**TASK DETAILS**: Your response should be every line from the entries that includes the string "public".

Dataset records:
**********

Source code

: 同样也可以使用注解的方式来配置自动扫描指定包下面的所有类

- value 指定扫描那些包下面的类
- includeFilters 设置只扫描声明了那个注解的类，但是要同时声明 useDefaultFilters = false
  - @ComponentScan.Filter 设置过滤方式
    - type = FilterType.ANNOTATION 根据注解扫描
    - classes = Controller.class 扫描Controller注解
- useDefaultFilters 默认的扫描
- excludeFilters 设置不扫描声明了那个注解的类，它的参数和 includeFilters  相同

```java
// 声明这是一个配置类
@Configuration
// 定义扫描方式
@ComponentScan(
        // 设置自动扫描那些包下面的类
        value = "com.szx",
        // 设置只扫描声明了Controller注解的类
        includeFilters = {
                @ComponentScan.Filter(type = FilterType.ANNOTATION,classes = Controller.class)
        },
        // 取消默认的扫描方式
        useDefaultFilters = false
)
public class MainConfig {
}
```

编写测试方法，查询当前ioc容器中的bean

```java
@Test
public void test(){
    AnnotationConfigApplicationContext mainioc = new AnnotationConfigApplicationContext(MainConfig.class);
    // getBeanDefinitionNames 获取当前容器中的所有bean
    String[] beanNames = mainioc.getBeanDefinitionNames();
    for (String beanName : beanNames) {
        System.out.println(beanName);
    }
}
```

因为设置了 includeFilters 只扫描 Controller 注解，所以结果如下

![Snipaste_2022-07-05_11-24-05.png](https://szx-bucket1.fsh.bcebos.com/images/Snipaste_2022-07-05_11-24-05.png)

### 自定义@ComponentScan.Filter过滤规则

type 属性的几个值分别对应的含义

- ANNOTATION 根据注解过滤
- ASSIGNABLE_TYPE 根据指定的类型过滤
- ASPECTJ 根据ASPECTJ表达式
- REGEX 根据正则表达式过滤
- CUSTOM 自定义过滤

**********

**SOLUTION TO THIS TASK**:
public class MainConfig {
public void test(){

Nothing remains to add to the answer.